- **Supplied passage**
Hi there 2008, it's been a while. How you doin'. Oh, that bad eh. Well, still, welcome back to the party.


Yup, I was talking to a young, but pretty smart coworker yesterday. She told me this stock was her biggest holding. I held my tongue as far as judging her, but I couldn't help but wonder why the fark someone would invest a significant amount in that.
 
2018-02-07 10:34:45 AM  

Hoban Washburne: Gubbo: Derivatives stacked on top of derivatives to mirror other derivatives.

Hi there 2008, it's been a while. How you doin'. Oh, that bad eh. Well, still, welcome back to the party.

Yup, I was talking to a young, but pretty smart coworker yesterday. She told me this stock was her biggest holding. I held my tongue as far as judging her, but I couldn't help but wonder why the fark someone would invest a significant amount in that.


Obviously not as smart as they think.

I just dump all my investing cash (what little of it there is) into an S&P 500 index fund. I'm always particularly happy when people tell me that through hard work and very clever choices, they returned 6% for the year. Because then I get to tell them that through exactly no work at all I got 11%.
 
2018-02-07 10:39:29 AM  
I am just to terrified to look at my 401k right now. Might just wait for the market to bounce back a bit.
 
2018-02-07 10:44:47 AM  
"Volatility security"? Why would you invest in an oxymoron?
 
2018-02-07 10:46:15 AM  

fluffy_pope: "Volatility security"? Why would you invest in an oxymoron?


Purely as a hedge. Or, because you thought Bitcoin just wasn't quite a wild enough ride.
 
2018-02-07 10:55:21 AM  

Gubbo: fluffy_pope: "Volatility security"? Why would you invest in an oxymoron?

Purely as a hedge. Or, because you thought Bitcoin just wasn't quite a wild enough ride.


same difference.
 
2018-02-07 10:56:59 AM  

Gubbo: Hoban Washburne: Gubbo: Derivatives stacked on top of derivatives to mirror other derivatives.

Hi there 2008, it's been a while. How you doin'. Oh, that bad eh. Well, still, welcome back to the party.

Yup, I was talking to a young, but pretty smart coworker yesterday. She told me this stock was her biggest holding. I held my tongue as far as judging her, but I couldn't help but wonder why the fark someone would invest a significant amount in that.

Obviously not as smart as they think.

I just dump all my investing cash (what little of it there is) into an S&P 500 index fund. I'm always particularly happy when people tell me that through hard work and very clever choices, they returned 6% for the year. Because then I get to tell them that through exactly no work at all I got 11%.

- **Data extract**

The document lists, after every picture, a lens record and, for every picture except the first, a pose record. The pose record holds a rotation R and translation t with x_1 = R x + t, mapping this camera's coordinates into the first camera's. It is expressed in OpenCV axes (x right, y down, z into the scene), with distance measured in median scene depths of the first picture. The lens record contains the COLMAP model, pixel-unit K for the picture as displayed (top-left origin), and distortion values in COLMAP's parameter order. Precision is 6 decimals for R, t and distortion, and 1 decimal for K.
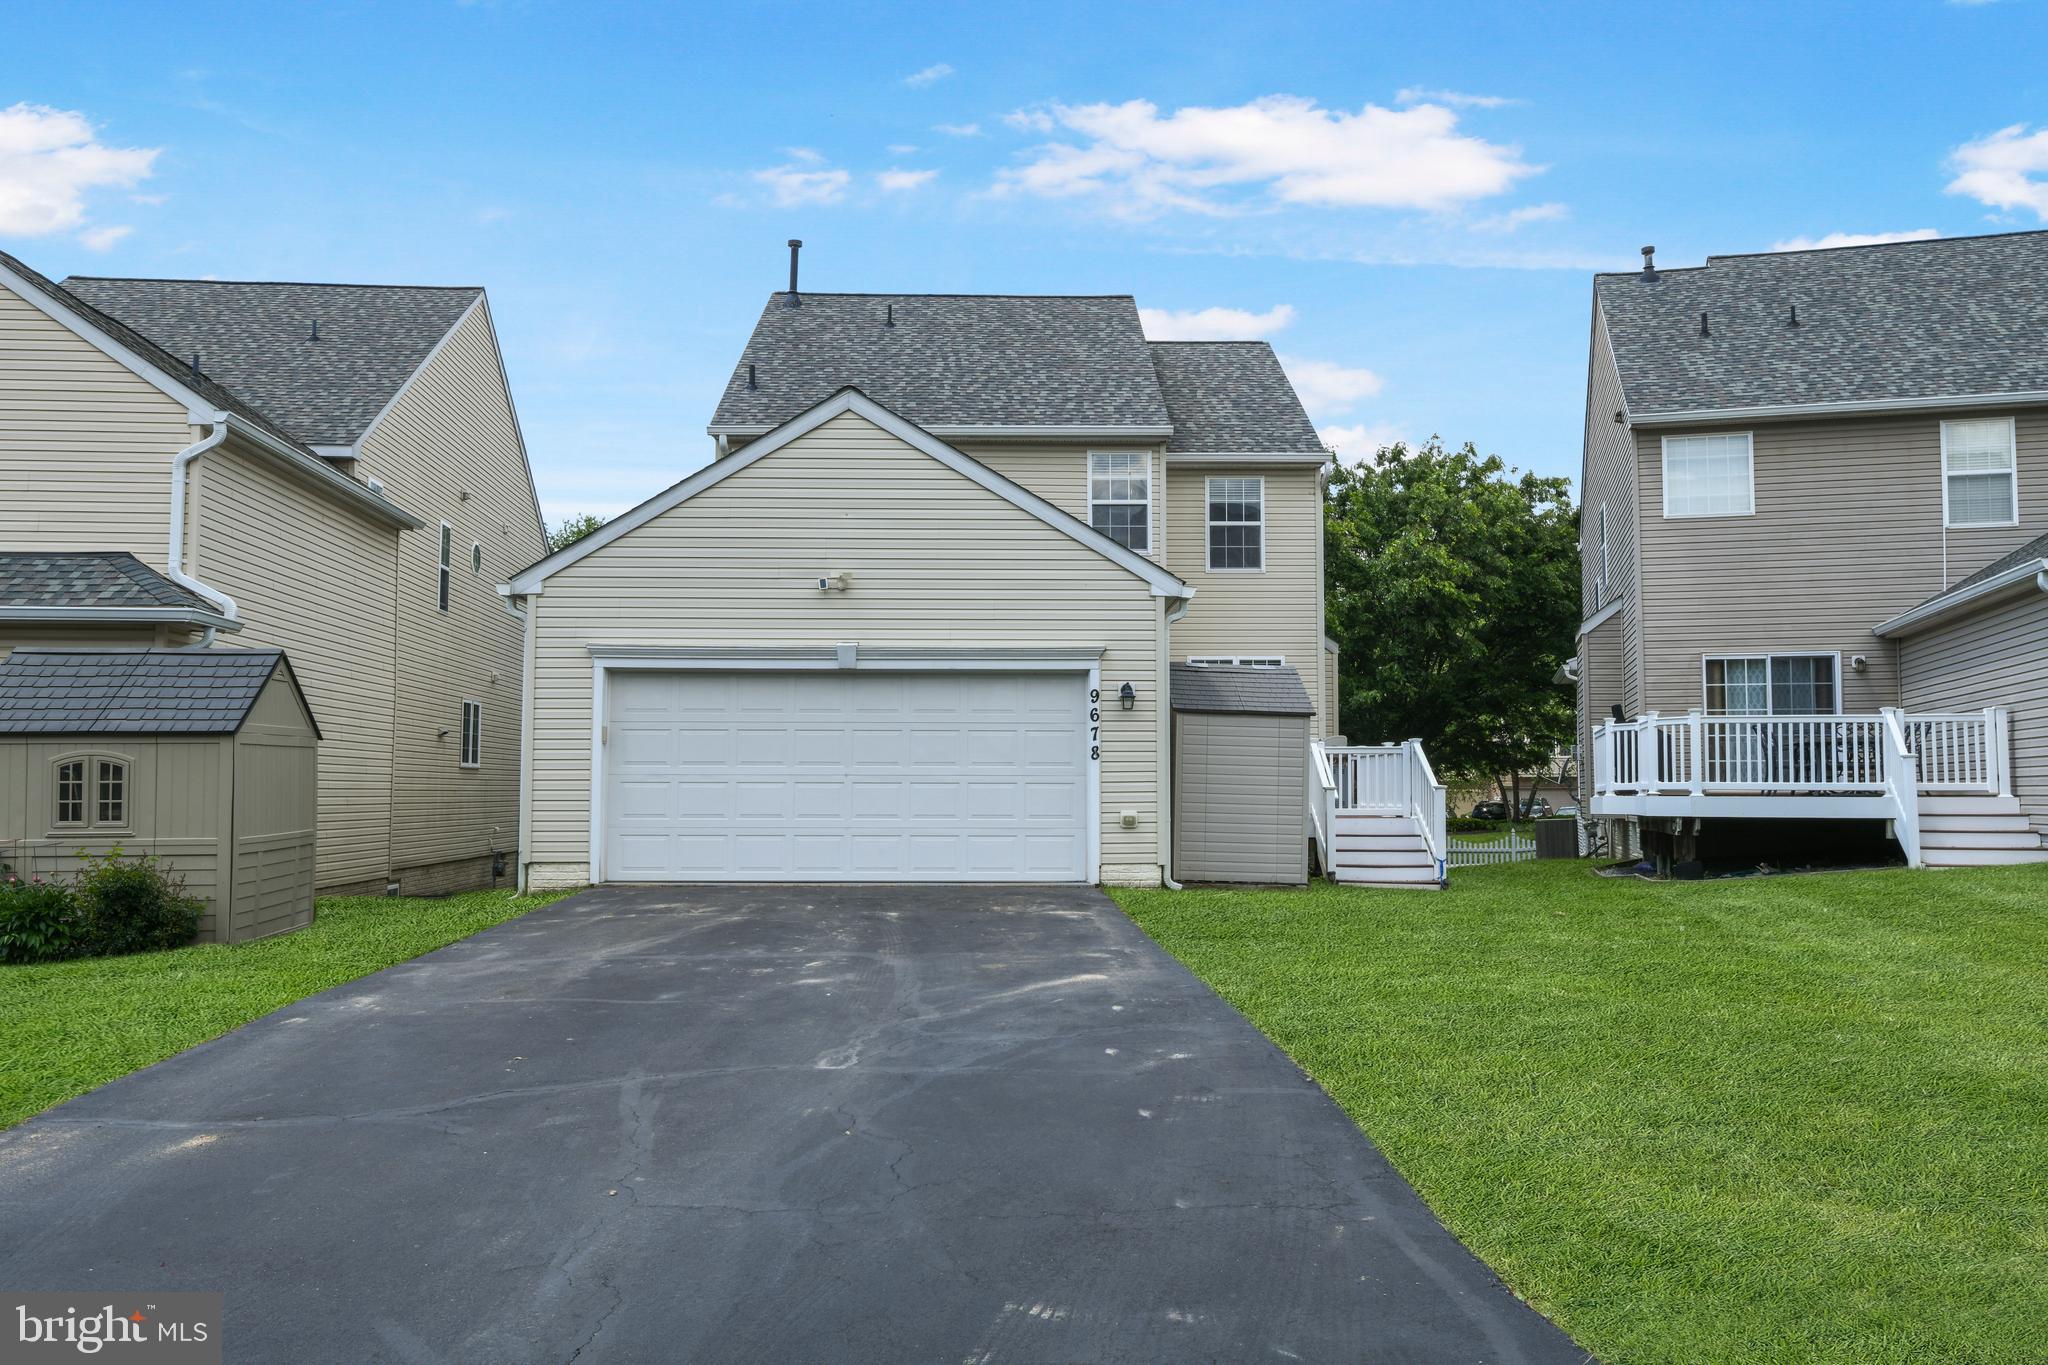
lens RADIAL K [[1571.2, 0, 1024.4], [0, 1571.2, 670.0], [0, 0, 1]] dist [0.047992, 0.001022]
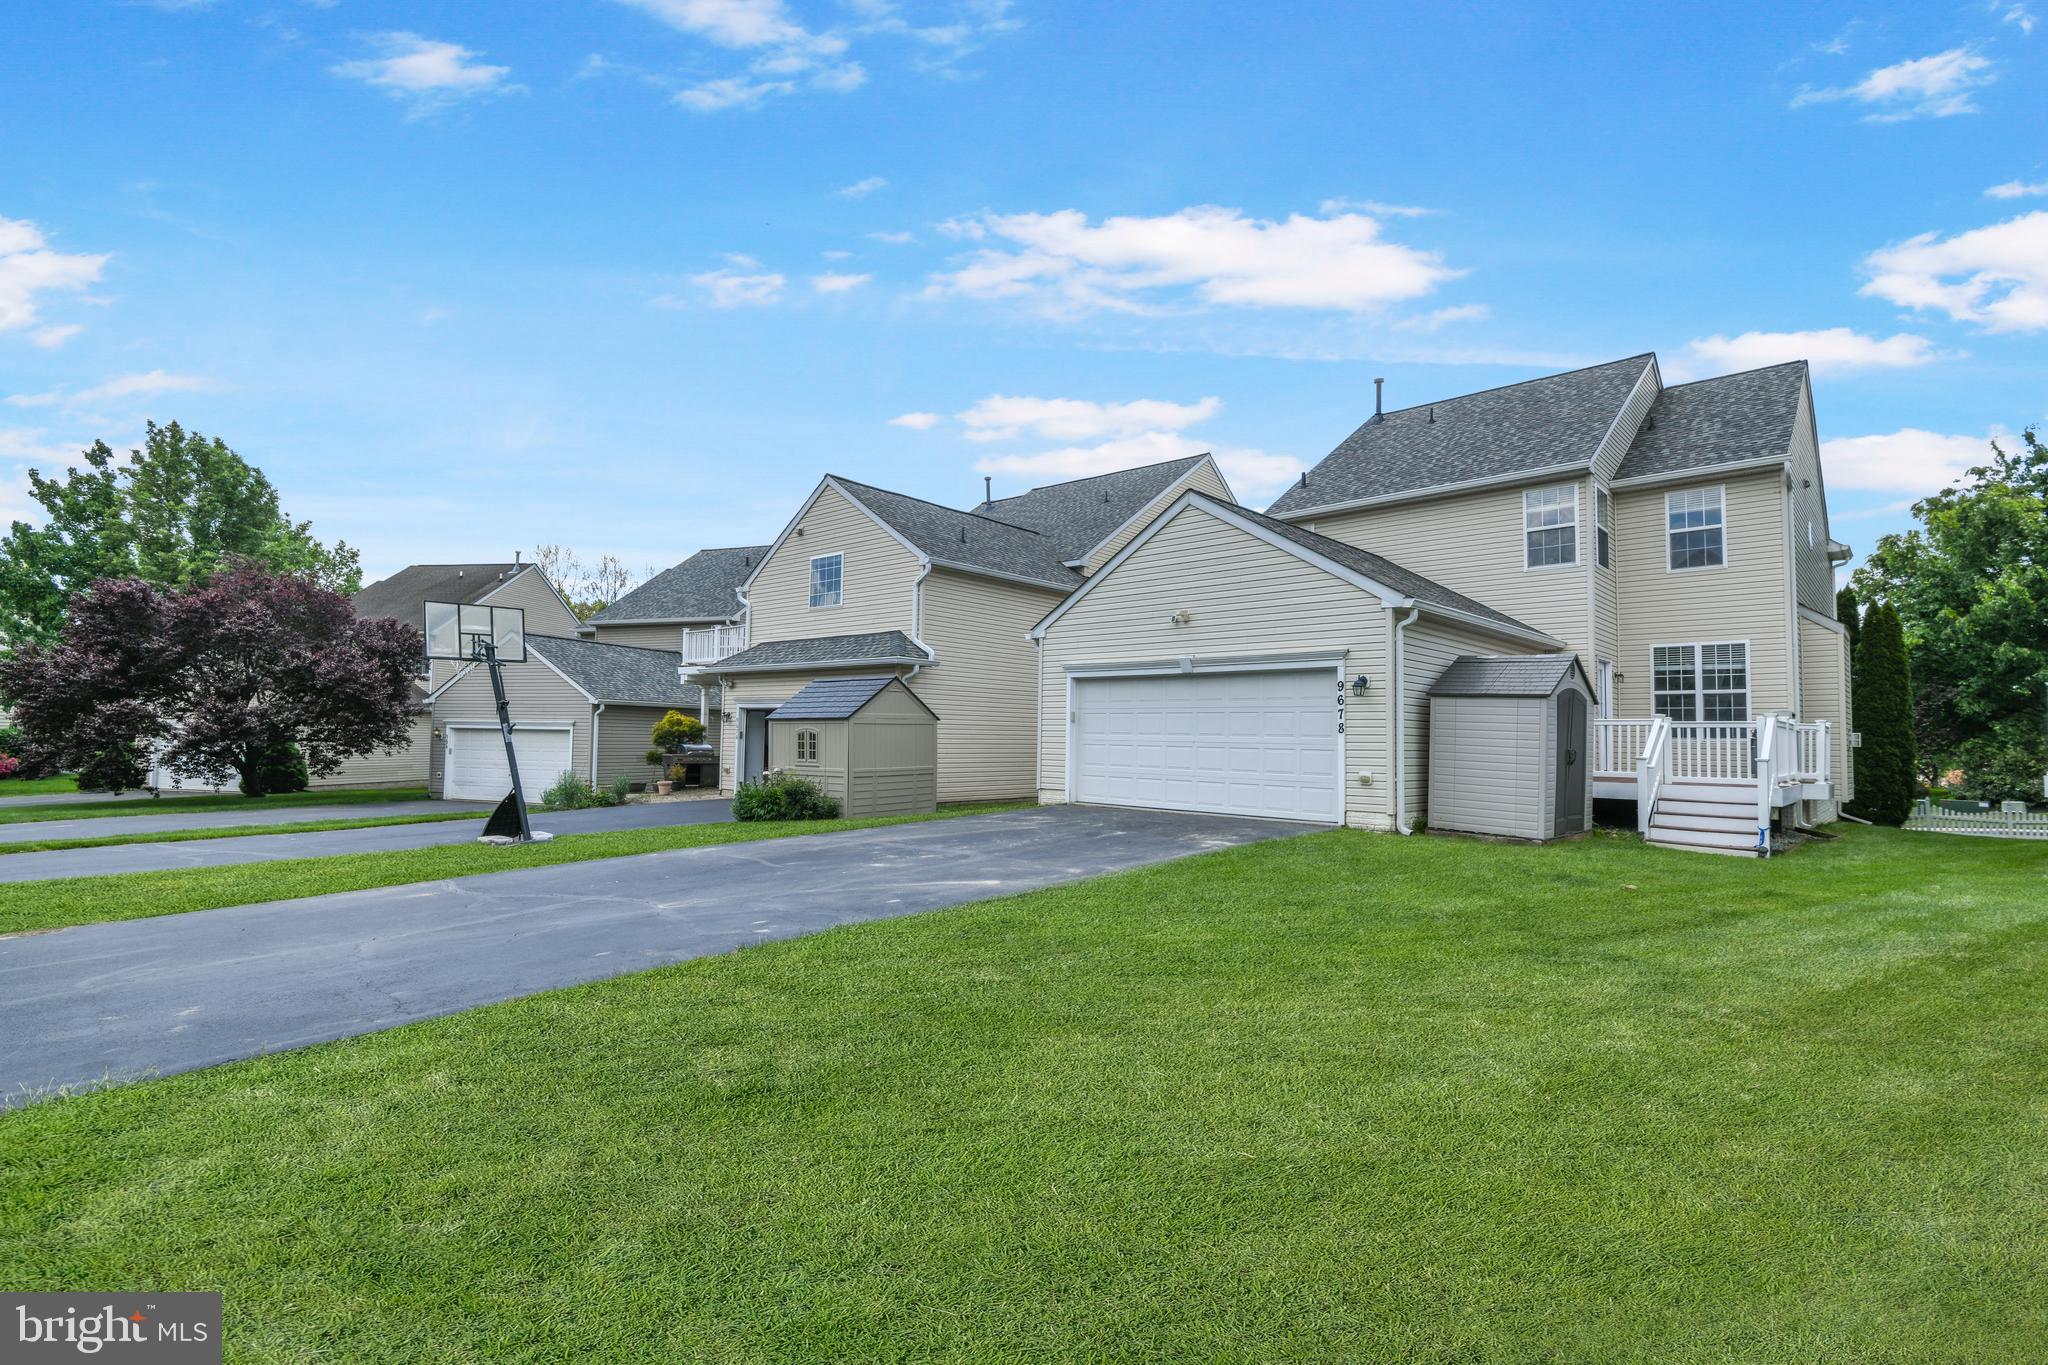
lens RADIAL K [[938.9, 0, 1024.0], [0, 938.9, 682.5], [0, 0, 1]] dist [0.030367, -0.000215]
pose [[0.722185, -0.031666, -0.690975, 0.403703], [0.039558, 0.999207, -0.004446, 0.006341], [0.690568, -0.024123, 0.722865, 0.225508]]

- **Description of the task**
Continue the forum thread about the volatility security from its final post.

- **Written answer**
Yep. There's a reason that guys like Warren Buffet say to put money into an S&P 500 index fund and just let it grow. That reason is that it works
 
2018-02-07 11:00:45 AM  
I thought it was going to be about this guy: https://dealbreaker.com/2017/08/​florid​a-dude-100-million-short-vix/

But apparently he's doing just fine, since after he made his money he opened a hedge fund. Like Credit Suisse, he gets his fees regardless of whether or not his clients make money (or even have any money left, for that matter.)
 
2018-02-07 11:02:09 AM  

ltnor: I am just to terrified to look at my 401k right now. Might just wait for the market to bounce back a bit.


Last year I parked everything in a money market account.  All new stuff was invested as normal but I was NOT going to risk everything I've built so far on Cheeto Bonito not farking everything up.  Something horrible is going to happen.  I don't know when, I just want to get out of the way when it does.
 
2018-02-07 11:09:03 AM  

Ambivalence: ltnor: I am just to terrified to look at my 401k right now. Might just wait for the market to bounce back a bit.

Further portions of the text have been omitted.